Work to complete> Transcribe the records that follow in their entirety, omitting any pictures.

Information provided>

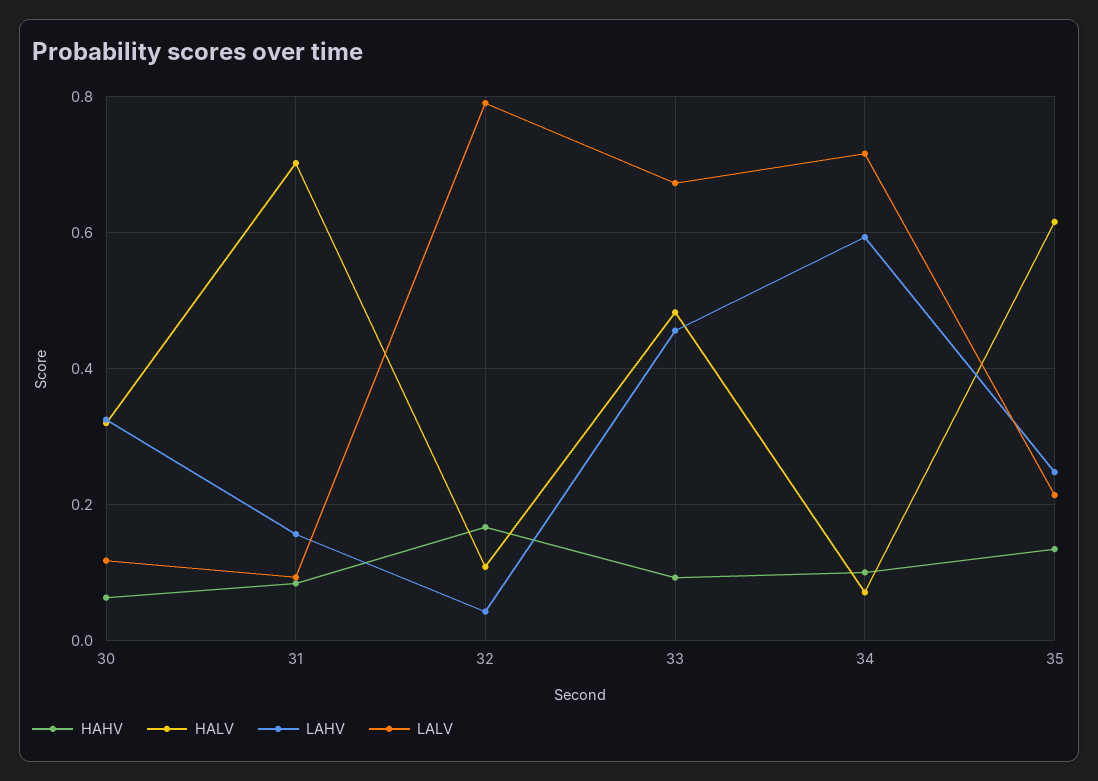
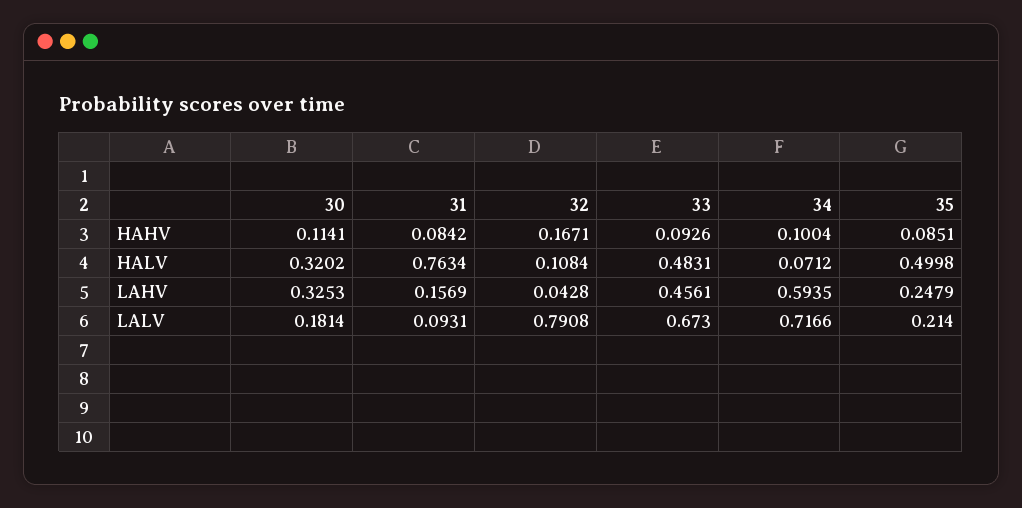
  {
    "HAHV": {
-     "30": 0.06,
+     "30": 0.1141,
      "31": 0.0842,
      "32": 0.1671,
      "33": 0.0926,
      "34": 0.1004,
-     "35": 0.14
+     "35": 0.0851
    },
    "HALV": {
      "30": 0.3202,
-     "31": 0.7,
+     "31": 0.7634,
      "32": 0.1084,
      "33": 0.4831,
      "34": 0.0712,
-     "35": 0.62
+     "35": 0.4998
    },
    "LAHV": {
      "30": 0.3253,
      "31": 0.1569,
      "32": 0.0428,
      "33": 0.4561,
      "34": 0.5935,
      "35": 0.2479
    },
    "LALV": {
-     "30": 0.12,
+     "30": 0.1814,
      "31": 0.0931,
      "32": 0.7908,
      "33": 0.673,
      "34": 0.7166,
      "35": 0.214
    }
  }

Completed exercise>
  {
    "HAHV": {
-     "30": 0.06,
+     "30": 0.1141,
      "31": 0.0842,
      "32": 0.1671,
      "33": 0.0926,
      "34": 0.1004,
-     "35": 0.14
+     "35": 0.0851
    },
    "HALV": {
      "30": 0.3202,
-     "31": 0.7,
+     "31": 0.7634,
      "32": 0.1084,
      "33": 0.4831,
      "34": 0.0712,
-     "35": 0.62
+     "35": 0.4998
    },
    "LAHV": {
      "30": 0.3253,
      "31": 0.1569,
      "32": 0.0428,
      "33": 0.4561,
      "34": 0.5935,
      "35": 0.2479
    },
    "LALV": {
-     "30": 0.12,
+     "30": 0.1814,
      "31": 0.0931,
      "32": 0.7908,
      "33": 0.673,
      "34": 0.7166,
      "35": 0.214
    }
  }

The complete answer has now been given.